CVE-2024-11393 is a deserialization vulnerability classified under CWE-502 found in the Hugging Face Transformers library, specifically within the MaskFormer model's deserialization mechanism. The vulnerability stems from insufficient validation of user-supplied data during the parsing of model files, which allows an attacker to craft malicious model files that, when deserialized, execute arbitrary code remotely. This flaw can be exploited remotely without requiring authentication but does require user interaction, such as opening a malicious file or visiting a malicious webpage that triggers the deserialization process. The vulnerability impacts confidentiality, integrity, and availability by enabling attackers to run code with the same privileges as the user running the Transformers library, potentially leading to full system compromise. The CVSS 3.0 score of 8.8 indicates a high severity with network attack vector, low attack complexity, no privileges required, but user interaction necessary.
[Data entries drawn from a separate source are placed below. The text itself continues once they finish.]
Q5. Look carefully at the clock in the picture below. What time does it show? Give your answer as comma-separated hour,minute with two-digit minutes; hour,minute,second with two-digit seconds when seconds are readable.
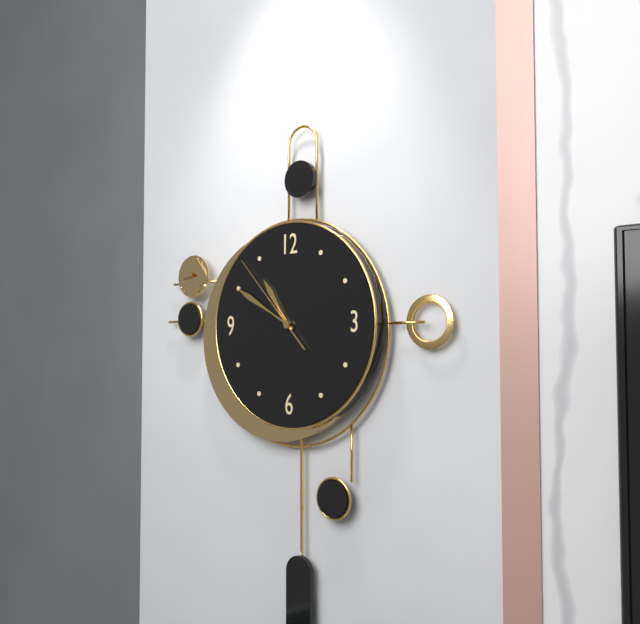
10,50,53
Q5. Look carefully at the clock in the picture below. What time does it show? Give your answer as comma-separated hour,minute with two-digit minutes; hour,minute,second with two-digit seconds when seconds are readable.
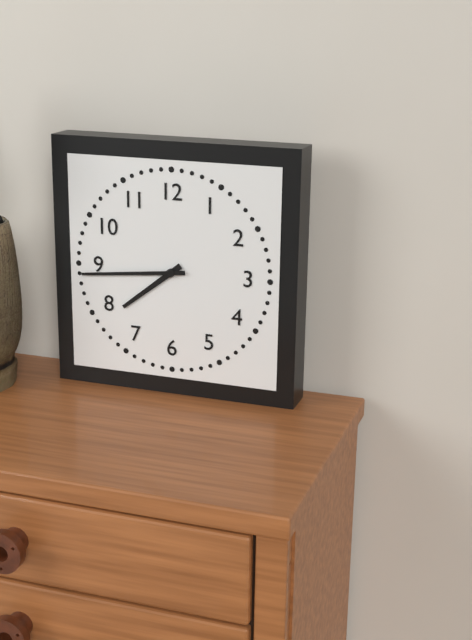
7,44
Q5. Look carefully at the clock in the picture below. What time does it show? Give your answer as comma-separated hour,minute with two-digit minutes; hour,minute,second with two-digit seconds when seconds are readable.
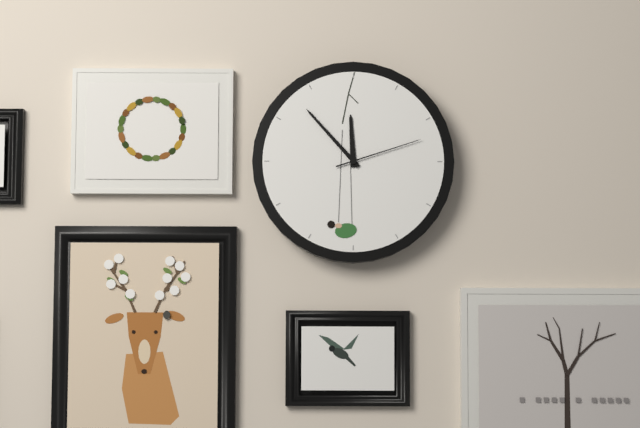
11,53,12
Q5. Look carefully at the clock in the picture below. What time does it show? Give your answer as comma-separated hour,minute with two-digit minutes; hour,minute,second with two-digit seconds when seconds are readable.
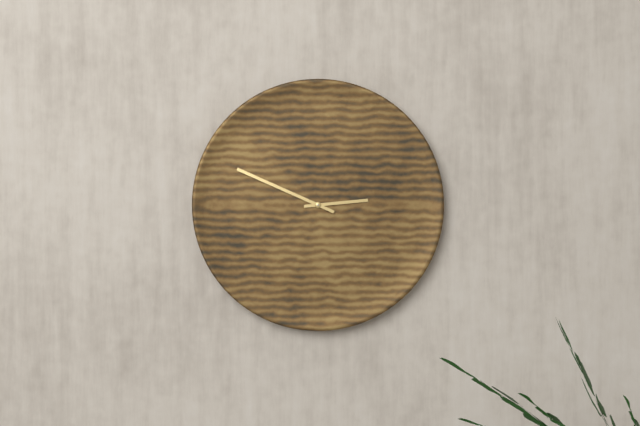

No public exploits are known at this time, but the widespread use of Hugging Face Transformers in AI/ML workflows makes this a significant concern. The vulnerability was assigned by ZDI (ZDI-CAN-25191) and published on November 22, 2024. The affected version is identified by a specific commit hash, suggesting the issue may be limited to certain recent builds or versions. The lack of patch links indicates that a fix may not yet be publicly available, emphasizing the need for cautious handling of untrusted model files.
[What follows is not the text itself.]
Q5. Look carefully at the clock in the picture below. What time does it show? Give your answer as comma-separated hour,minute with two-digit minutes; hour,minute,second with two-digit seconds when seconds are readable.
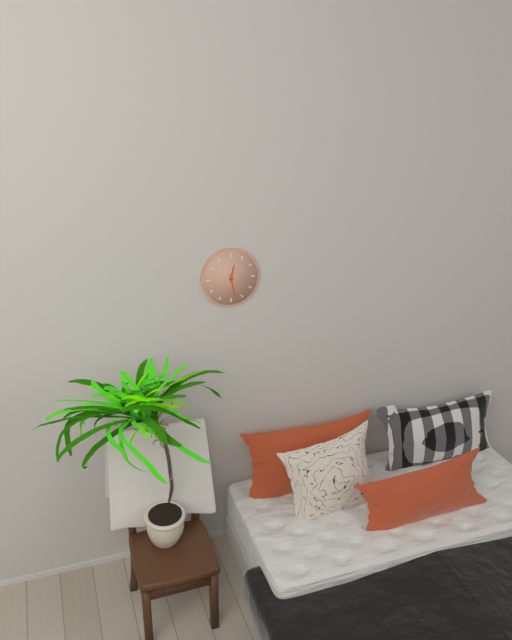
12,28
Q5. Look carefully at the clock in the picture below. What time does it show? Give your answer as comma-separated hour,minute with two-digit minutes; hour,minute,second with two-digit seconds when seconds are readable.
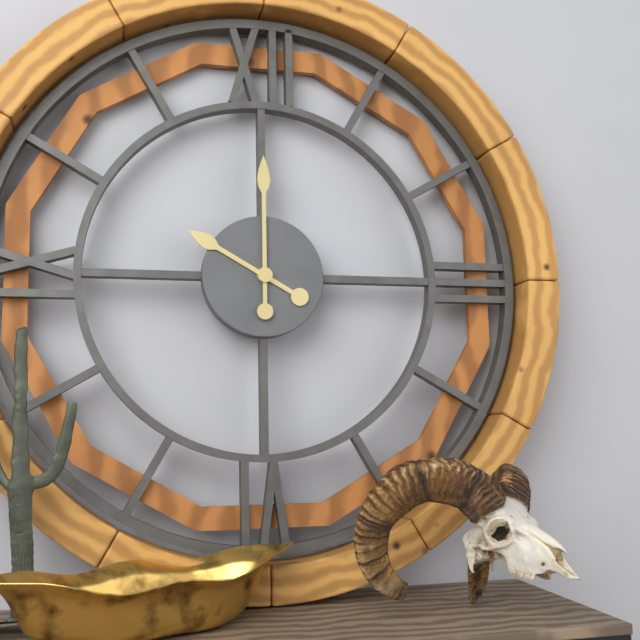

This vulnerability poses a serious risk to organizations leveraging Hugging Face Transformers for machine learning and AI applications. Successful exploitation can lead to arbitrary code execution, allowing attackers to compromise systems, steal sensitive data, manipulate AI models, or disrupt services. Since the attack requires user interaction, phishing or social engineering could be vectors to deliver malicious model files or links. The impact extends to data confidentiality, as attackers could access sensitive datasets or intellectual property embedded in AI workflows. Integrity is at risk because attackers could alter model behavior or outputs, undermining trust in AI-driven decisions. Availability could also be affected if attackers deploy ransomware or disrupt AI services. Given the growing adoption of Hugging Face Transformers across industries such as technology, finance, healthcare, and government, the potential scope is broad. Organizations using these models in cloud or on-premises environments without strict input validation are particularly vulnerable. The absence of known exploits in the wild provides a window for proactive mitigation, but the high CVSS score and ease of exploitation warrant urgent attention.
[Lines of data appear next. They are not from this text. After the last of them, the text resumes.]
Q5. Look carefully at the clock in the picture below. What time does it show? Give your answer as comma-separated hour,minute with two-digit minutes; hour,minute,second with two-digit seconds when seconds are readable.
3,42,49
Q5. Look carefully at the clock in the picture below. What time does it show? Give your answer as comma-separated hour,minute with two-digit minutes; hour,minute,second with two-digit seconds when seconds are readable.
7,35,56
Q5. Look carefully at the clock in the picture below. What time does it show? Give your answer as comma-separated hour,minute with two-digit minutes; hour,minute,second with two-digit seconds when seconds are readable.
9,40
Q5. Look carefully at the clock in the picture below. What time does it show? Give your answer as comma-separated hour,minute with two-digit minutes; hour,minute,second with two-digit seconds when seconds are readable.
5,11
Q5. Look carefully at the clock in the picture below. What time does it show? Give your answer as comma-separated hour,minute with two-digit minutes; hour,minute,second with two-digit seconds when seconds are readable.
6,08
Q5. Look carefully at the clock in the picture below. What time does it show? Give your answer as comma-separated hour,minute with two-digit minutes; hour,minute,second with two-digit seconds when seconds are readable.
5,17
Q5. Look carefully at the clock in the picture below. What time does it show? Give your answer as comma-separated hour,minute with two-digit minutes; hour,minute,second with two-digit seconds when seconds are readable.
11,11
1. Immediately restrict the loading of model files to trusted sources only; avoid loading models from unverified or user-supplied inputs. 2. Implement strict validation and sanitization of all model files before deserialization, including checksum verification and format validation. 3. Employ sandboxing or containerization to isolate the execution environment of model loading processes, limiting the impact of potential code execution. 4. Monitor user interactions that involve loading external model files and educate users about the risks of opening untrusted files or links. 5. Stay updated with Hugging Face security advisories and apply patches or updates as soon as they become available. 6. Consider using application-level allowlists for model files and disable or restrict deserialization features if not required. 7. Employ runtime detection tools that can identify anomalous behavior indicative of exploitation attempts. 8. Review and harden access controls and privilege levels for users and services running the Transformers library to minimize damage from potential exploits.